Over the past two years, Block has watched her vision for the company gradually transform into reality.
“Our team has doubled,” says Block. “We’ve tripled the number of markets on our platform. We currently support local marketplaces and trading networks in nine states, with over 500 food producers and 2000 buyers using the platform.”
Local Orbit’s web platform provides local food sellers with a complete back-office system that facilitates e-commerce, financial management, inventory management, logistics, integrated marketing, reporting, and analysis.
The company is launching two new services in 2014: a boot camp-style training program for start-up distribution networks and entrepreneurs, and a new vendor management service to support institutions committed to increasing local procurement.

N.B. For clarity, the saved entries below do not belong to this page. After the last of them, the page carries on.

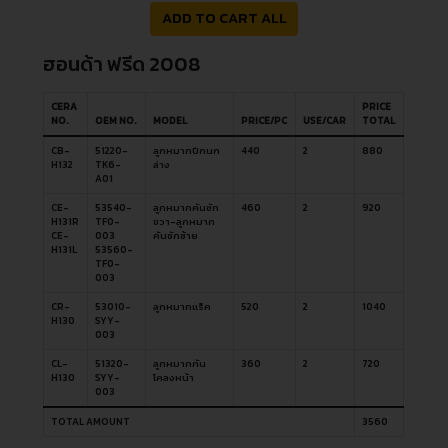
ADD TO CART ALL
ฮอนด้า ฟรีด 2008
CERA
PRICE
NO.
OEM NO.
MODEL
PRICE/PC
USE/CAR
TOTAL
CB-
51220-
ลูกหมากปีกนก
440
2
880
H132
TK6-
ล่าง
A01
CE-
53540-
ลูกหมากคันชัก
460
2
920
H131R
TF0-
ขวา-ลูกหมาก
CE-
003
คันชักซ้าย
H131L
53560-
TF0-
003
CR-
53010-
ลูกหมากแร็ค
520
2
1040
H130
SYY-
003
CL-
51320-
ลูกหมากกัน
360
2
720
H130
SYY-
โคลงหน้า
003
TOTAL AMOUNT
3560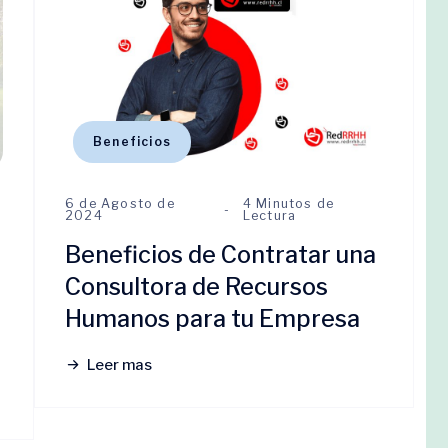
Beneficios
6 de Agosto de
4 Minutos de
2024
Lectura
Beneficios de Contratar una
Consultora de Recursos
Humanos para tu Empresa
Leer mas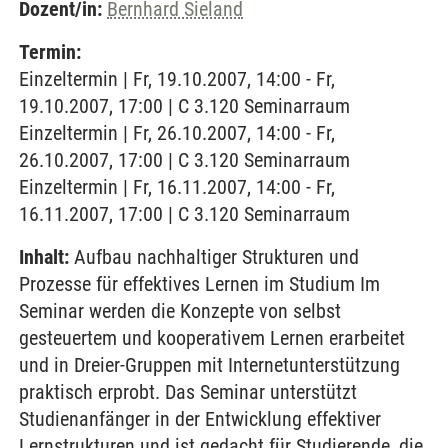
Dozent/in:
Bernhard Sieland
Termin:
Einzeltermin | Fr, 19.10.2007, 14:00 - Fr,
19.10.2007, 17:00 | C 3.120 Seminarraum
Einzeltermin | Fr, 26.10.2007, 14:00 - Fr,
26.10.2007, 17:00 | C 3.120 Seminarraum
Einzeltermin | Fr, 16.11.2007, 14:00 - Fr,
16.11.2007, 17:00 | C 3.120 Seminarraum
Inhalt:
Aufbau nachhaltiger Strukturen und
Prozesse für effektives Lernen im Studium Im
Seminar werden die Konzepte von selbst
gesteuertem und kooperativem Lernen erarbeitet
und in Dreier-Gruppen mit Internetunterstützung
praktisch erprobt. Das Seminar unterstützt
Studienanfänger in der Entwicklung effektiver
Lernstrukturen und ist gedacht für Studierende, die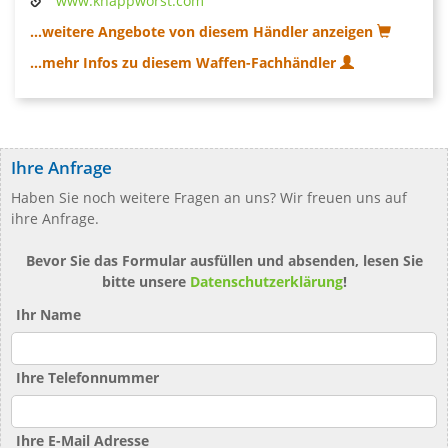
www.knappworst.com
...weitere Angebote von diesem Händler anzeigen
...mehr Infos zu diesem Waffen-Fachhändler
Ihre Anfrage
Haben Sie noch weitere Fragen an uns? Wir freuen uns auf
ihre Anfrage.
Bevor Sie das Formular ausfüllen und absenden, lesen Sie
bitte unsere
Datenschutzerklärung
!
Ihr Name
Ihre Telefonnummer
Ihre E-Mail Adresse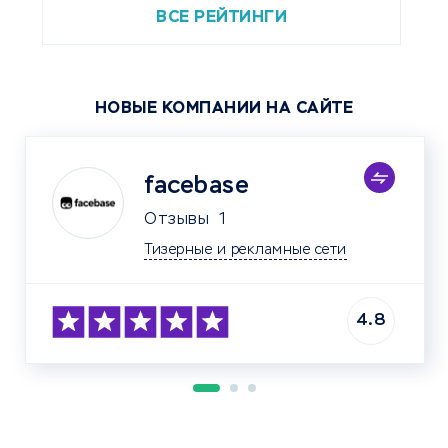
ВСЕ РЕЙТИНГИ
НОВЫЕ КОМПАНИИ НА САЙТЕ
facebase
Отзывы
1
Тизерные и рекламные сети
4.8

Local Orbit’s expansion has already impacted local food systems in the areas where the company has worked, says Block. “The growth in sales means we’re making it easier for chefs to buy from farms they know and trust – and helping keep money in communities,” says Block.
The company has also provided support to several new producer co-ops and food hubs as they’ve launched.
“For entrepreneurs who are creating new distribution models, one advantage of using a shared technology platform is that it’s being developed with the input of people working on the same problem, so there’s a tremendous knowledge base through our team and through our users,” says Block.
Block says one of Local Orbit’s greatest challenges in the last couple of years has been the sheer scope of the issues they are addressing. She says the company has successfully worked to prioritize and create manageable steps to address the very large problems inherent to the modern food system infrastructure. The company also works to create a shared infrastructure that is adaptable enough to meet the needs of its diverse clients.
At this point, Block says, the goals of Local Orbit have not changed much since the company’s inception; they still aim to build profitable local businesses, healthier communities, and to get more local food on people’s plates. “While local food is growing rapidly, it’s a tiny fraction of total food purchased in the country: $8 billion vs. $1.75 trillion,” says Block.
Block asserts that this unbalanced ratio cannot be attributed to low demand. “The demand exists. People want food from producers they know and trust, and to keep money in their communities,” says Block.
This growing demand for local food has Block feeling pretty optimistic about both the future of Local Orbit and the food system as a whole. “Sustainability across the supply chain is becoming a mainstream goal,” says Block. “People are building interesting technologies and smart businesses. And both private investment and public policy is shifting to support this. It’s a great business opportunity. It’s a viable economic development strategy. And it will lead to more resilience in the food system.”